CELLE. Am 05.11.2019 tagte die Mitgliederversammlung des Celler Kreisverbandes der Gewerkschaft Erziehung und Wissenschaft (GEW). Neben den Ehrungen langjähriger Mitglieder und den Vorstandswahlen blieb auch genügend Raum für den Austausch über aktuelle schulpolitische Themen.

Die Vorsitzende Nina Aßmus eröffnete den Abend mit spitzfindigen Anekdoten über einzelne niedersächsische Kultusminister sowie bildungspolitische Schlaglichter der letzten 60 Jahre. Rolf Wernstedt (SPD) war den Anwesenden noch gut in Erinnerung: Er führte die Geschicke des Kultusministeriums vor 25 Jahren, als der Jubilar Peter Nadolny in die GEW eintrat, und Elke Haas, die für 50 Jahre gewerkschaftliches Engagement geehrt wurde, konnte sogar auf eine persönliche Zusammenarbeit zurückblicken.
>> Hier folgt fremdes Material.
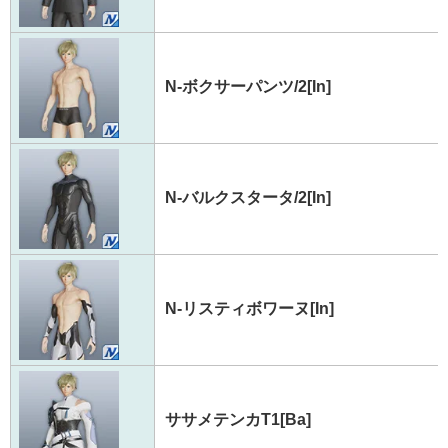
N-ボクサーパンツ/2[In]
N-バルクスタータ/2[In]
N-リスティボワーヌ[In]
ササメテンカT1[Ba]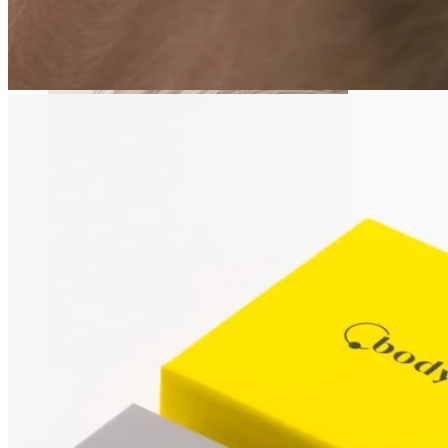
Daith
Industrial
Darüber hinaus bedankte sich Nina Aßmus bei Sonja Abel, Bernhard Küllmann und Jürgen Möller-von-Bestenbostel für ihre 40-jährige sowie bei Wilfried Rosendorf für seine 50-jährige Mitgliedschaft in der GEW. Heinrich Mangels blickt bereits auf eine 60-jährige GEW-Zugehörigkeit zurück und erheiterte das Publikum mit seinen Erinnerungen an frühere Vorstandswahlkämpfe.

Auch in diesem Jahr wurde ein neuer Vorstand gewählt: Nina Aßmus führt ihr Amt als Vorsitzende des Celler Kreisverbandes fort, ebenso ihre Stellvertreterin, Myria Krüger. Als Geschäftsführer wurde Heinz-Hermann Becker gewählt und als Schriftführer Günter Bensch. Unterstützt wird der geschäftsführende Vorstand durch sechs Beisitzerinnen, sodass durch Vertreterinnen aller Schulformen in den nächsten zwei Jahren gute gewerkschaftliche Arbeit vor Ort möglich ist.

Ziel des neuen Vorstandes bleibt es, die Mitglieder zusammenzubringen und Raum zum Austausch über schulpolitische Themen zu bieten. Schwerpunkte sind dabei die Umsetzung der Inklusion, die anstehenden Personalratswahlen im März 2020 sowie die Forderung nach spürbarer Entlastung aller Kolleginnen. Außerdem spricht sich die GEW weiterhin dafür aus, dass die IGS Celle eine gymnasiale Oberstufe erhält, damit die Kolleginnen dort ihre gute Arbeit fortführen können.